USP’s Instrument Qualification U-turn: A new headache for the industry and regulators and a possible solution

Recently USP revised General Chapter <1058> [Analytical Instrument Qualification (AIQ) - 1, 2].  Generally it is recognized that instruments described in the pharmacopeias (e.g. USP) are suitable and qualified for their intended purpose so laboratories/industry may use these with confidence as per recommended specifications. In addition, instrument manufacturers provide such instruments meeting or exceeding the recommended pharmacopeial specifications. However, with the revised Chapter <1058> this situation has changed.

The USP does not seem to provide such assurance of qualification or suitability of the instruments for their intended purposes. USP describes that it is the responsibility of the users and the instrument manufacturers to provide evidence for the AIQ.
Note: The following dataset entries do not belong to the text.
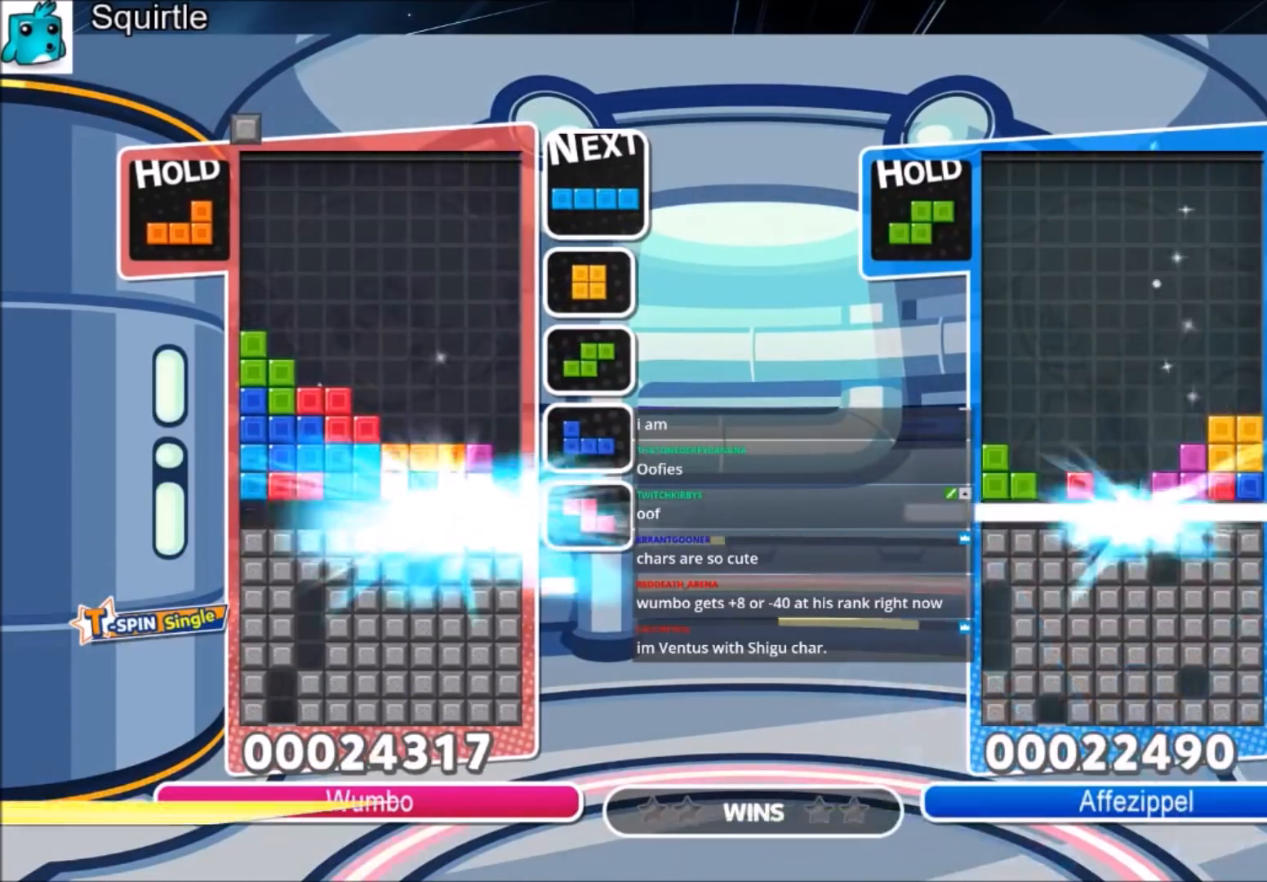
{"keys": ["down", "right", "x"], "events": [[401, "x", "down"], [501, "down", "down"]]}
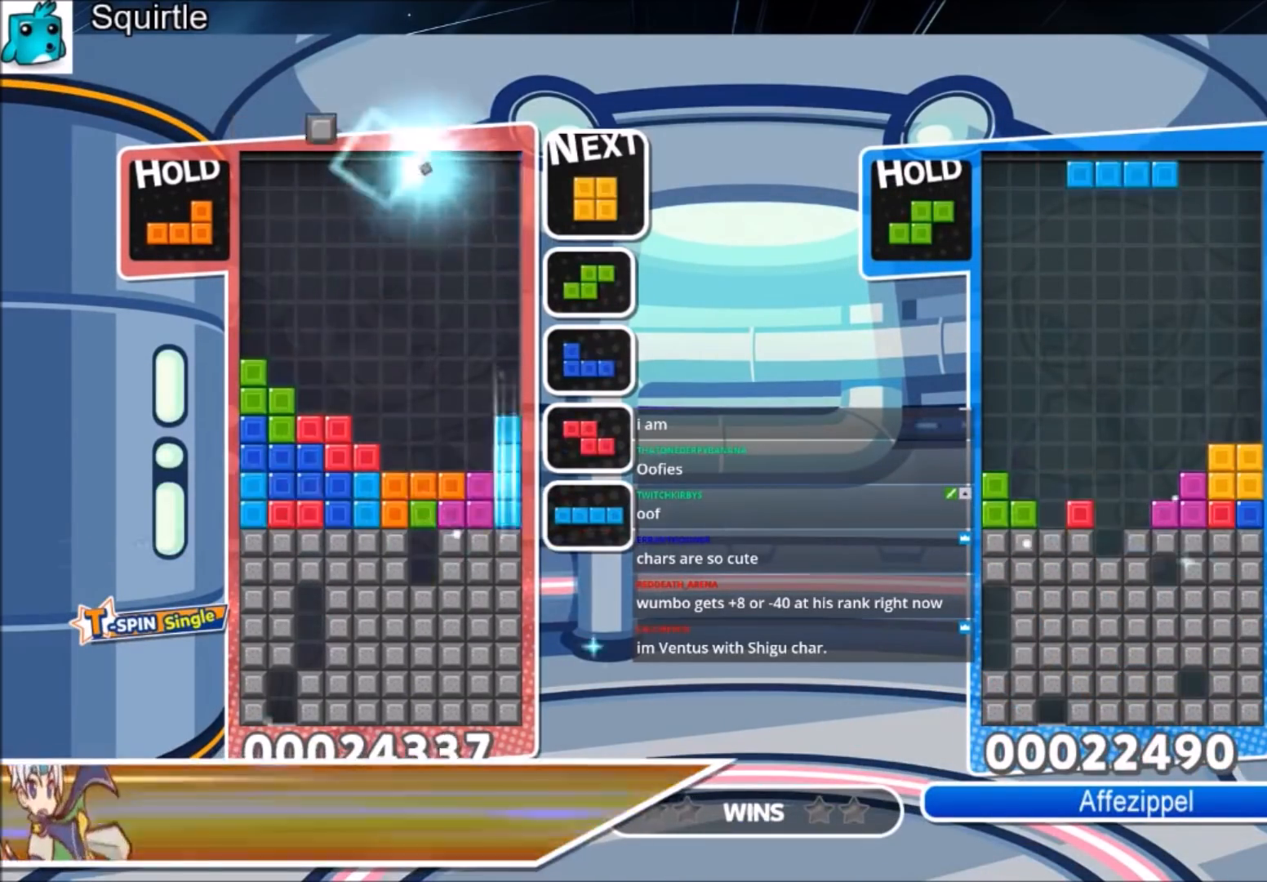
{"keys": ["down"], "events": [[167, "x", "up"], [367, "right", "up"]]}
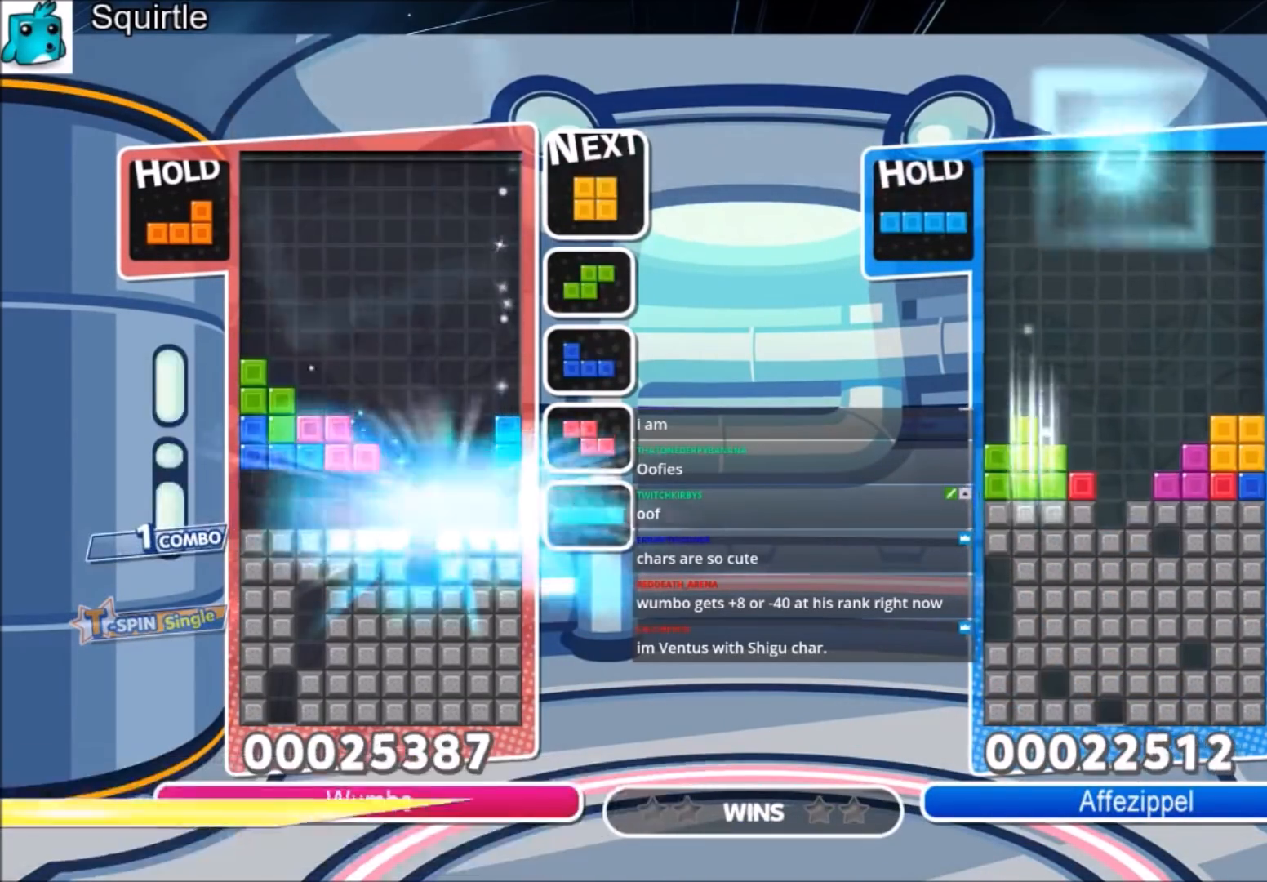
{"keys": ["c", "right", "z"], "events": [[100, "down", "up"], [367, "c", "down"], [467, "right", "down"], [467, "z", "down"]]}
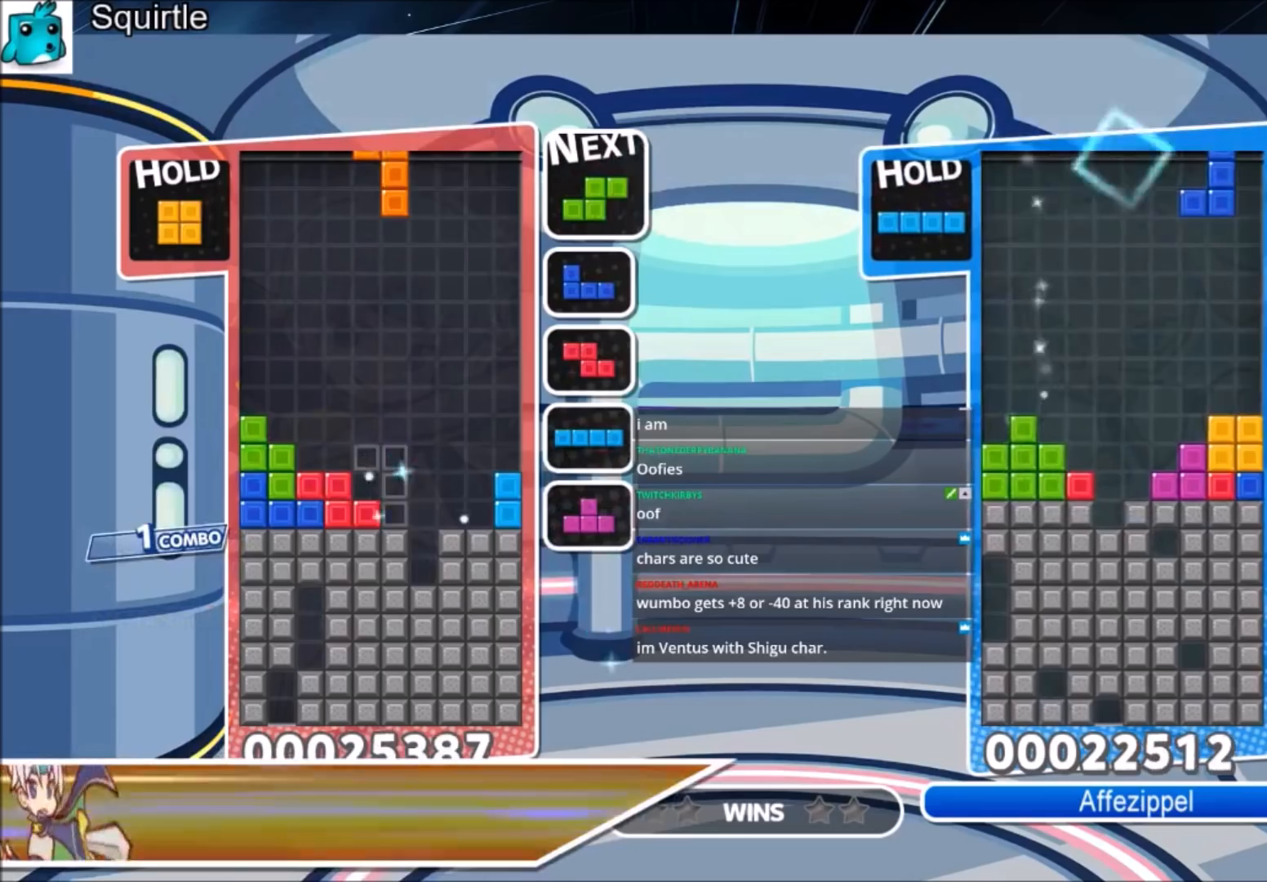
{"keys": ["right"], "events": [[67, "c", "up"], [67, "right", "up"], [100, "right", "down"], [100, "z", "up"], [167, "down", "down"], [334, "down", "up"], [334, "right", "up"], [500, "right", "down"]]}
In interpreting this revision for the drug dissolution instrument, which is the main instrument used for establishing the quality of pharmaceutical products such as tablet/capsule, the chapter clearly describes that instruments meeting the USP specifications do not necessarily mean or assume to be qualified for the intended purpose. In fact, this has been the case all along for drug dissolution instruments i.e. they are not qualified/validated for the intended purpose, USP only acknowledging this inadequacy now. On the other hand, users of these instruments are expected to establish and/or demonstrate that these instruments are qualified and suitable for their intended use. This is interesting! If USP in not able to qualify/validate its recommended testers, how could the users? They can’t!
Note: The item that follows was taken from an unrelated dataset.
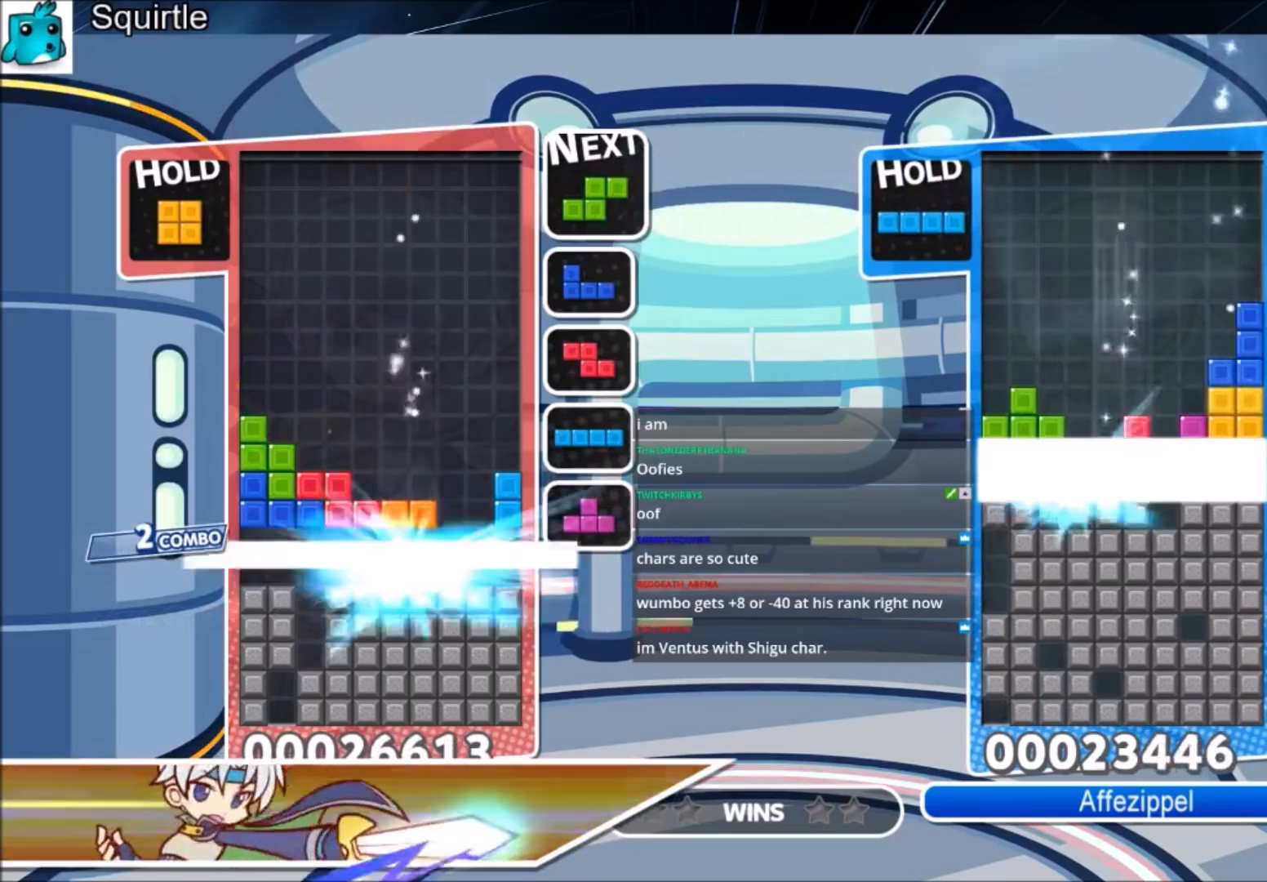
{"keys": ["right"], "events": []}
In addition to laboratories and industry as instruments users, regulatory authorities are heavily dependent on the use of the dissolution instruments for developing and promoting their guidance documents (e.g. see US FDA Dissolution Methods Database – link). The regulatory authorities assume that these instruments are qualified as they are part of the pharmacopeias such as USP, which is not a valid assumption. Therefore, now the regulatory authorities have to provide supporting evidence of qualification and validation of such instruments for the current and future guidance, which they can’t as noted above. Therefore, the implementation of this change of policy from USP would not be a trivial for the authorities but messy and excessively time consuming and costly exercise. Furthermore, it is unlikely to be a successful exercise with the use of currently recommended USP dissolution instruments which are non-qualified and known to have serious reproducibility and relevancy issues (link), presumably the reason USP withdrawn its support for such instruments.

It may be much easier and cost and time effective if the authorities would consider using a different or new tester such as based on the crescent-shape spindle (link) which has been suggested as an alternative to Paddle/Basket apparatuses. The use of crescent-shape spindles can easily be used with the current vessel based apparatuses (link). It would not only provide scientifically valid dissolution testing but, as a universal tester, would also remove the requirements of any product dependent method developments – an extremely cost saving step.